The following year, another new girl arrives: Beth, the older sister of Amber, Hailey’s first love. Having given up pursuing a law degree, Beth is now seeking answers and closure, following in her little sister’s footsteps as she searches for the truth about what happened the previous summer. But the closer Beth gets, the more her life is in danger.
I’m going to be up-front here: having had a few novels under my belt prior to Dark Roads, I reached the conclusion that Chevy’s books are really hit-or-miss for me. My introduction to her work – pre-blogging! – was such a disappointment that I swore off any other books. Thankfully I didn’t listen to myself, because my next few reads were fantastic thrillers that I wholeheartedly enjoyed! So when I learned she was releasing a new novel, and one inspired by such a horrific event, I knew I would be reading it. And you know what? Going in, I thought I had another winner: the opening is told through the eyes of the victims and instantly set the tone for what (I had hoped) was to come.
Unfortunately, those moments of brilliance were few and far between. While this wasn’t necessarily an issue for me – I enjoy YA thrillers – Dark Roads read very much like a YA novel, rather than Adult, due to Hailey’s POV. Even when Beth appears, though at 21 she’s not much older. Not a problem for me, but I’m sure other reads would be put off by the younger feel. Instead my issue was with Vaughn. I get it, he’s bad. A creep. He pervs on girls and takes photos in various states of undress, has hidden cameras placed throughout his house and other areas in the town; he has a serious grudge with one of the town boys for reasons I never understood. It’s clear Dark Roads wants the reader to view Vaughn as a villain – and he is, don’t get me wrong, but he’s so over-the-top I was surprised he was never described with a twirly little mustache. He views himself as the capital L Law in Cold Creek and heaven help anyone who goes against his word. He throws around his authority, makes BS arrests, pulls punches (literally), and gets away with it because he can. He needed to dial it back SEVERAL notches; I don’t think I read a single scene with him where I wasn’t rolling my eyes.

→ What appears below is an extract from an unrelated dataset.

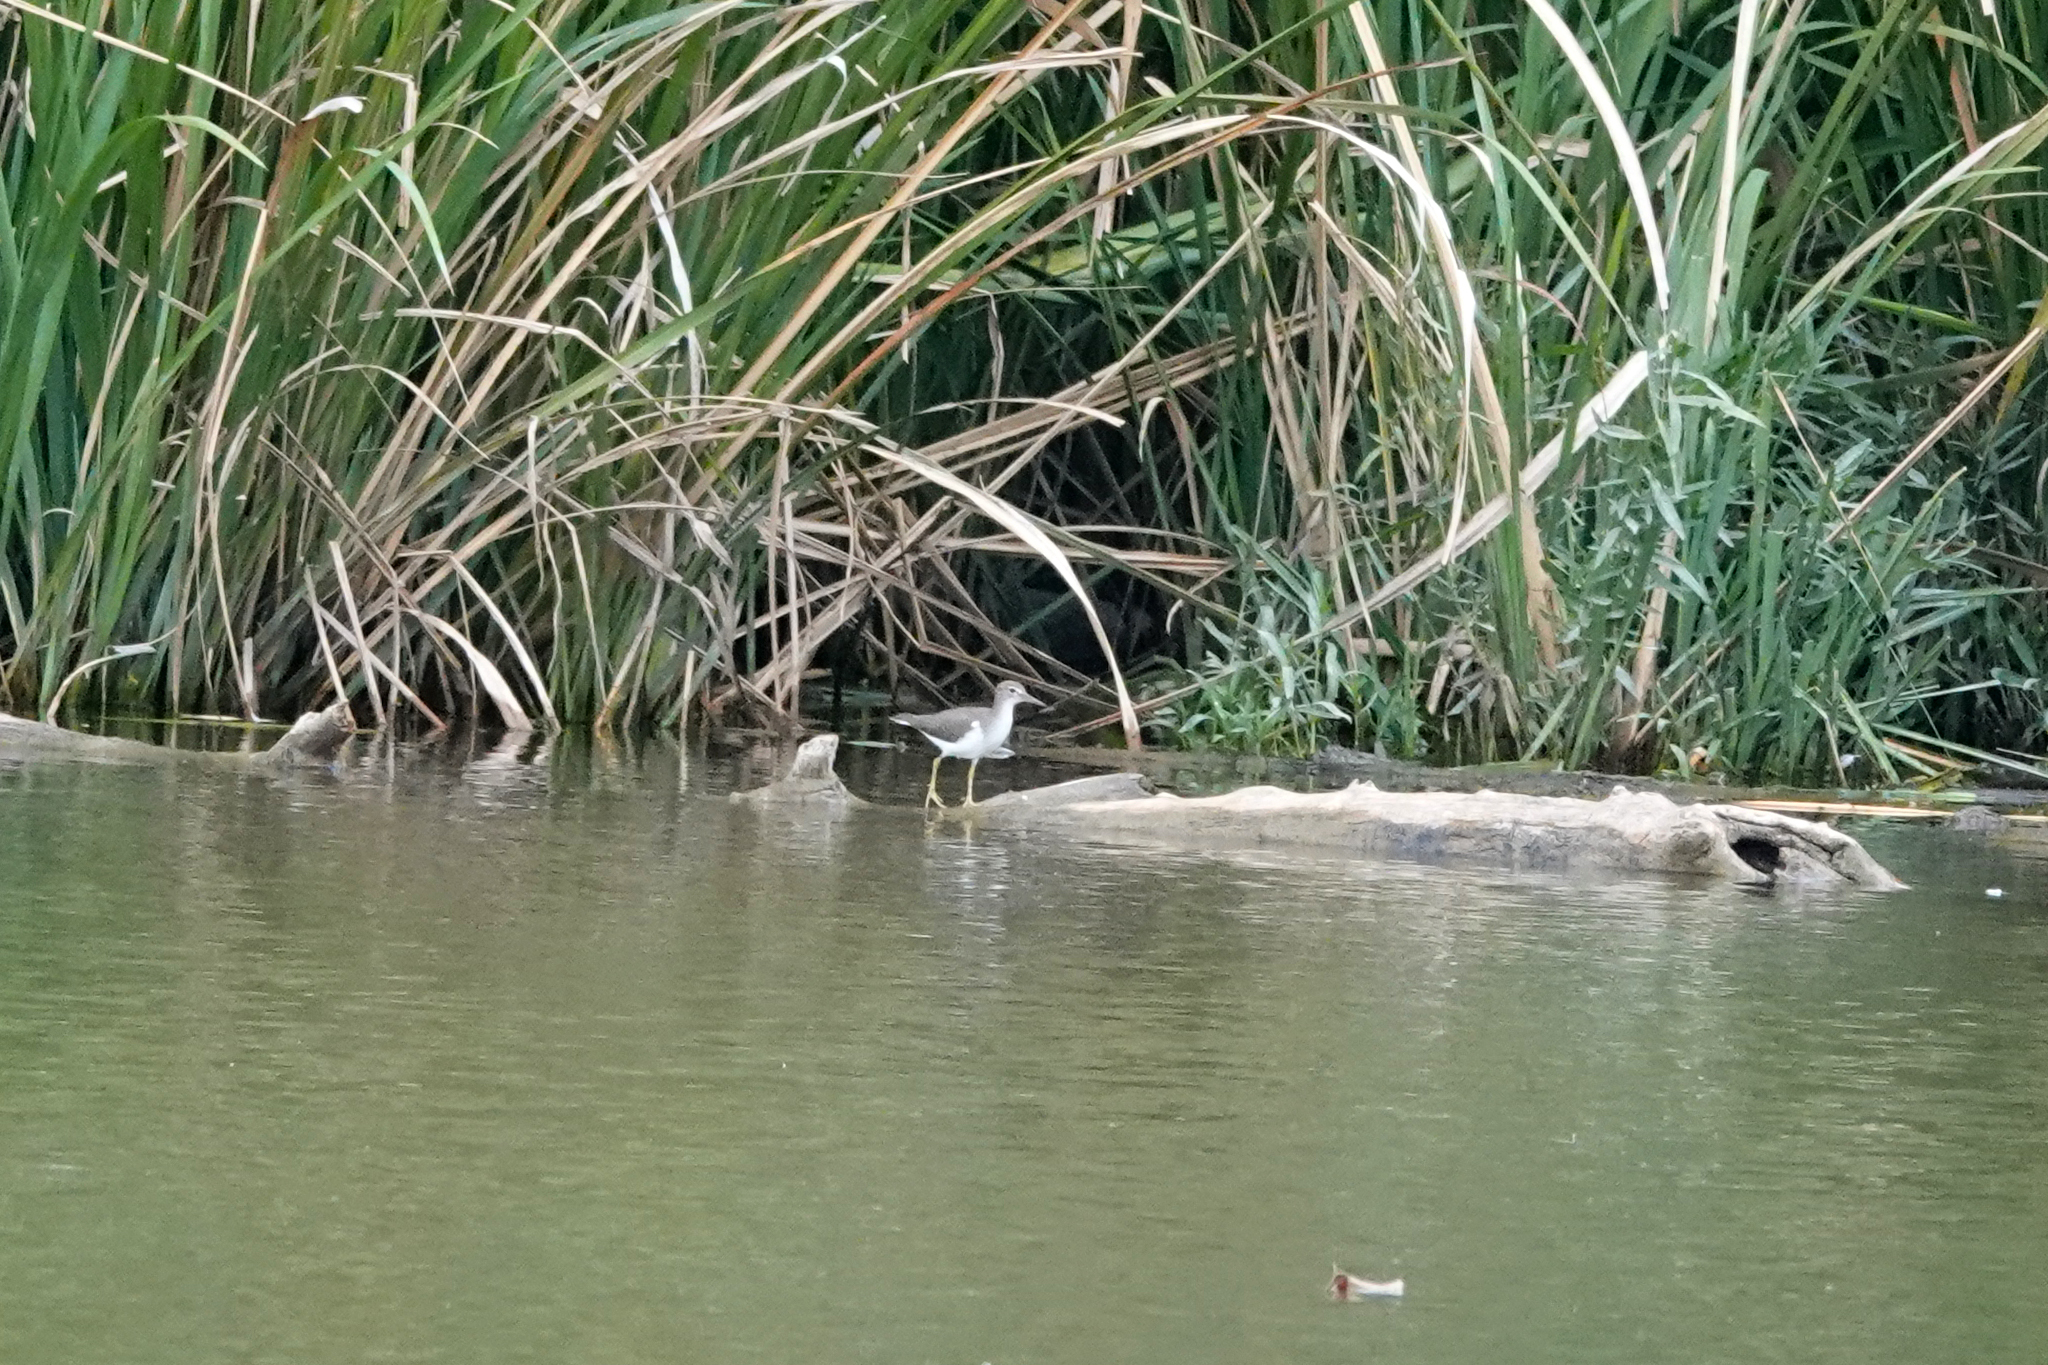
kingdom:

The main chunk of the novel was more survivalist tale than murder mystery but it’s yet another part of the story that didn’t add up. Yes, Hailey grew up learning from her father, but all of Cold Creek grew up in those mountains. Hunting and fishing is a religion to that town. It didn’t make sense that she was able to camp out in the woods for an entire year without being found. There’s actually a photo of her cabin pinned up in the local restaurant! Beth, a city girl, manages to print out some maps and stumble upon Hailey’s campsite, but men who have lived their entire lives in that town couldn’t?
My biggest gripe though, was the big reveal that wasn’t. Much like the real-life Highway of Tears, the murders in Dark Roads have been going on for decades. Yep once the truth comes out..? One murder was explained and that was it, the rest – numerous women brutally killed – were all but forgotten by the author. Not by this reader, though. I wanted answers, I wanted an explanation. I wanted something, anything, more than a quick throwaway line about drug smuggling. Talk about a letdown.
Although Dark Roads was an extremely readable book – and will make a great addition to final, lazy days at the beach – I was left with more questions than answers. The big bad couldn’t have been more cartoony and the reveal was nothing but a quick wave of the author’s hand, don’t look too closely or you’ll see all the holes poking through the plot. That said, while the majority of the book didn’t quite do it for me, the prologue and epilogue were both beautifully written and I wish the entire novel had been THAT instead. Also, the dog makes it to the end of the book alive. I was extremely nervous when Wolf was introduced – this book is about a decades-long hunt for a ruthless serial killer after all – and none of the early reviews I read mentioned him. But I’m please to say Wolf survives.